The day Angélique had fixed for her flight had almost come when she fell very ill of a sort of nervous fever, chiefly the result of the trouble of mind she had been going through, though the unhealthy marshes round Port Royal may have had something to do with her illness. Monsieur and madame Arnauld at once sent a litter drawn by horses to fetch her to Paris, where the best doctors awaited her. Her mother hardly left her bedside, and for some time Angélique was at rest, feeling nothing except that she was at home, and that the old dismal life of the convent must be a dream. But as she grew stronger her perplexities came back. She could not bring such grief on her parents, who loved her so much, yet the sight of her aunts in their beautiful dresses with long pointed bodices, and the pretty hoods that covered their hair when they came to inquire after her, revived all her longings for the amusements of other girls. Again she kept silence, but secretly induced one of the maids to make her a pair of corsets, 'to improve her figure.'
It may have been the sight of the corsets which caused monsieur Arnauld, whose keen eyes nothing escaped, to take alarm. At any rate, one day he brought a paper, so ill-written that it could hardly be read, and thrust it with a pen into Angélique's hand, saying, 'Sign this, my daughter.'
The girl did not dare to refuse, or even to question her father, though she did manage to make out a word or two, which showed her that the paper contained a renewal of the vows she so bitterly regretted.
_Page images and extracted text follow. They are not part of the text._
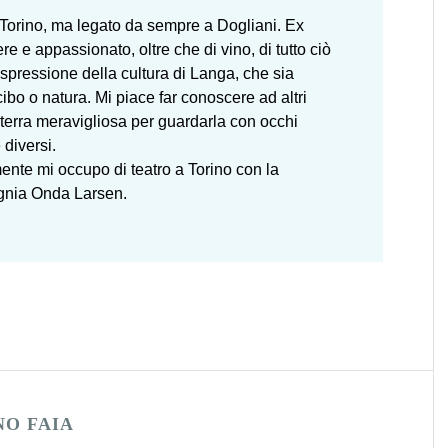
Torino, ma legato da sempre a Dogliani. Ex
ere e appassionato, oltre che di vino, di tutto ciò
spressione della cultura di Langa, che sia
 cibo o natura. Mi piace far conoscere ad altri
terra meravigliosa per guardarla con occhi
diversi.
ente mi occupo di teatro a Torino con la
nia Onda Larsen.
NO FAIA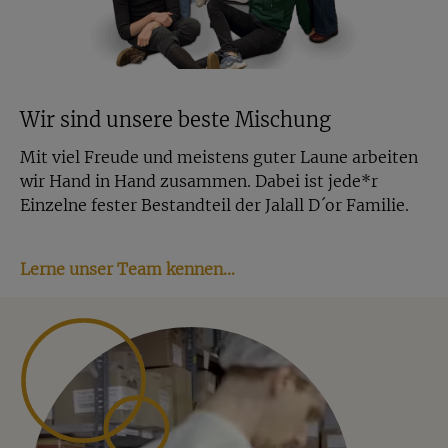
Wir sind unsere beste Mischung
Mit viel Freude und meistens guter Laune arbeiten
wir Hand in Hand zusammen. Dabei ist jede*r
Einzelne fester Bestandteil der Jalall D´or Familie.
Lerne unser Team kennen…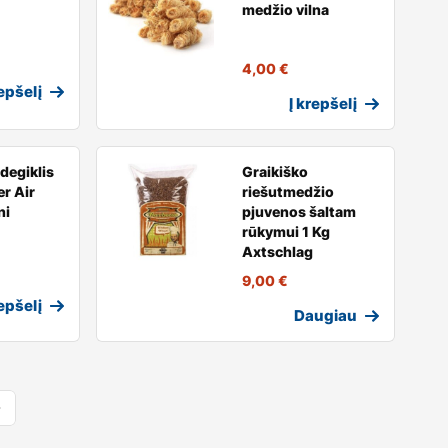
medžio vilna
4,00
€
repšelį
Į krepšelį
įdegiklis
Graikiško
er Air
riešutmedžio
ni
pjuvenos šaltam
rūkymui 1 Kg
Axtschlag
9,00
€
repšelį
Daugiau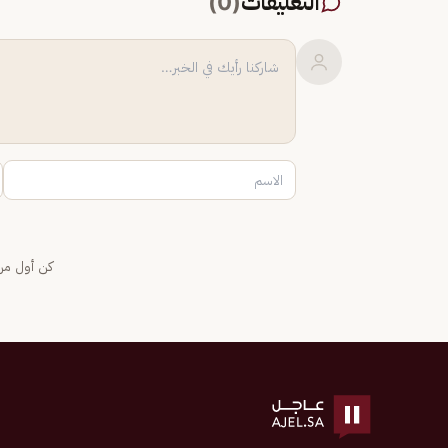
التعليقات
(
0
)
كن أول من 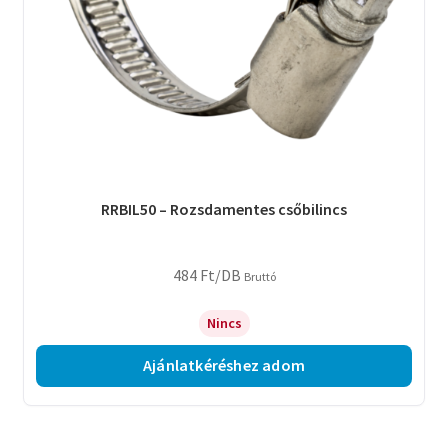
RRBIL50 – Rozsdamentes csőbilincs
484
Ft
/DB
Bruttó
Nincs
Ajánlatkéréshez adom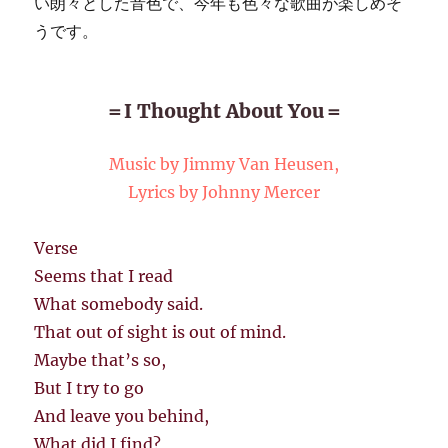
い朗々とした音色で、今年も色々な歌曲が楽しめそ
うです。
＝I Thought About You＝
Music by Jimmy Van Heusen,
Lyrics by Johnny Mercer
Verse
Seems that I read
What somebody said.
That out of sight is out of mind.
Maybe that’s so,
But I try to go
And leave you behind,
What did I find?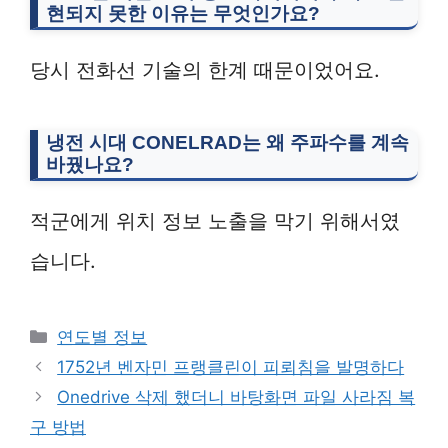
현되지 못한 이유는 무엇인가요?
당시 전화선 기술의 한계 때문이었어요.
냉전 시대 CONELRAD는 왜 주파수를 계속
바꿨나요?
적군에게 위치 정보 노출을 막기 위해서였
습니다.
Categories
연도별 정보
1752년 벤자민 프랭클린이 피뢰침을 발명하다
Onedrive 삭제 했더니 바탕화면 파일 사라짐 복
구 방법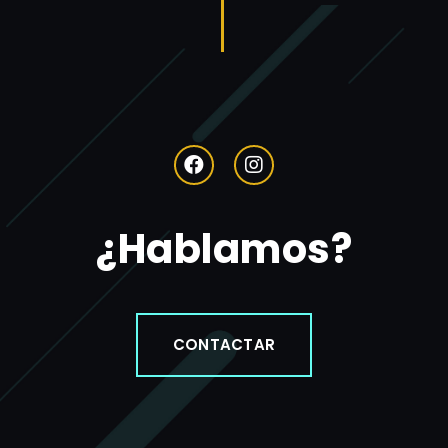
¿Hablamos?
CONTACTAR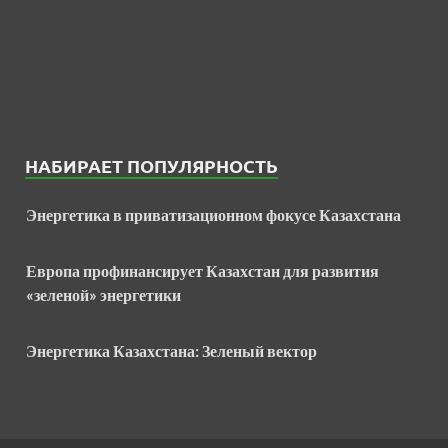
НАБИРАЕТ ПОПУЛЯРНОСТЬ
Энергетика в приватизационном фокусе Казахстана
Европа профинансирует Казахстан для развития
«зеленой» энергетики
Энергетика Казахстана: Зеленый вектор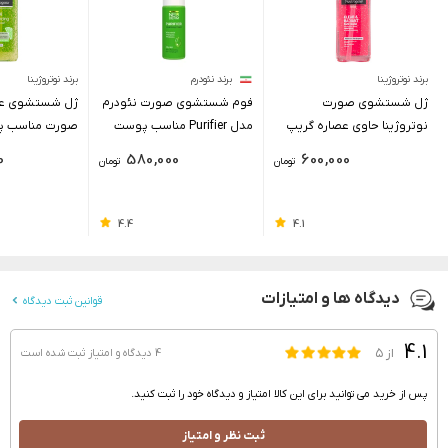
برند نوتروژینا
برند نئودرم
برند نوتروژینا
ژل شستشوی صورت
فوم شستشوی صورت نئودرم
ژل شستشوی عمی
نوتروژینا حاوی عصاره گریپ
مدل Purifier مناسب پوست
صورت مناسب پ
فروت مناسب انواع پوست 200
چرب حجم 150 میلی لیتر
0
580,000
600,000
تومان
تومان
میلی لیتر
لیتر
4.4
4.1
دیدگاه ها و امتیازات
قوانین ثبت دیدگاه
4.1
از ۵
4 دیدگاه و امتیاز
ثبت شده است
پس از خرید می توانید برای این کالا امتیاز و دیدگاه خود را ثبت کنید.
ثبت نظر و امتیاز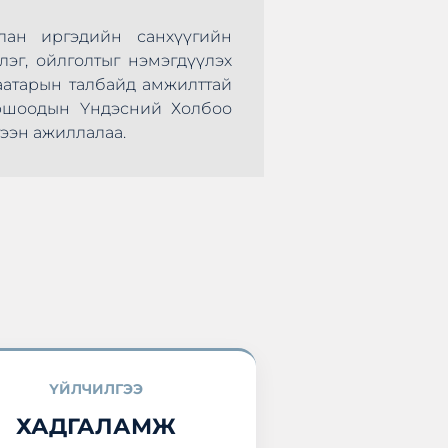
лан иргэдийн санхүүгийн
Монголын Хадгал
лэг, ойлголтыг нэмэгдүүлэх
нөхөрсөг тэмцээ
аатарын талбайд амжилттай
болж өндөрлөлөө.
оршоодын Үндэсний Холбоо
оролцоод ирлээ.
ээн ажиллалаа.
ҮЙЛЧИЛГЭЭ
ХАДГАЛАМЖ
Though custom and respect kept her silent, Angélique's frank and straightforward nature must have felt bitterly ashamed as well as angry at the way her father had tried to trick her, and she seems on the whole to have been rather glad to return to her abbey. The nuns were delighted to have her back again, and as she remained very delicate all through the winter, she was a great deal indoors, too tired to do anything but rest, and read now and then a little book of meditations, which one of the sisters had given her.
Just at this time an event happened which turned the whole course of Angélique's life.
A Capuchin monk, father Basil by name, stopped at Port Royal one evening, and asked the abbess's leave to preach. At first she refused, saying it was too late; then she changed her mind, for she was fond of hearing sermons, which, even if they were bad, generally gave her something to think of. There does not seem to have been anything very striking about this one, but when it was ended 'I found myself,' says Angélique, 'happier to know myself a nun than before I had felt wretched at being one, and that there was nothing in the whole world that I would not do for God.'
Now Angélique's inward struggles took a different turn; she no longer desired to be free of her vows, but rather to carry them out to the utmost of her power, and to persuade her nuns to do so likewise. For some time she met with little encouragement. Another friar of the order of the Capuchins, to whom she opened her heart when he came to preach on Whit Sunday, was a man of no sense or tact, and urged such severe and instant reforms that the poor nuns were quite frightened. Then the prioress, whom Angélique also consulted, told her that she was not well, and excited, and that in three months' time she would think quite differently; all of which would have been true of a great many people, but was a mistake as regarded Angélique. Thus disappointed in both her counsellors, the abbess longed to resign her post, and to become a simple nun in some distant convent; but she dared not disobey her newly awakened conscience, which told her to stay where she was and do her work.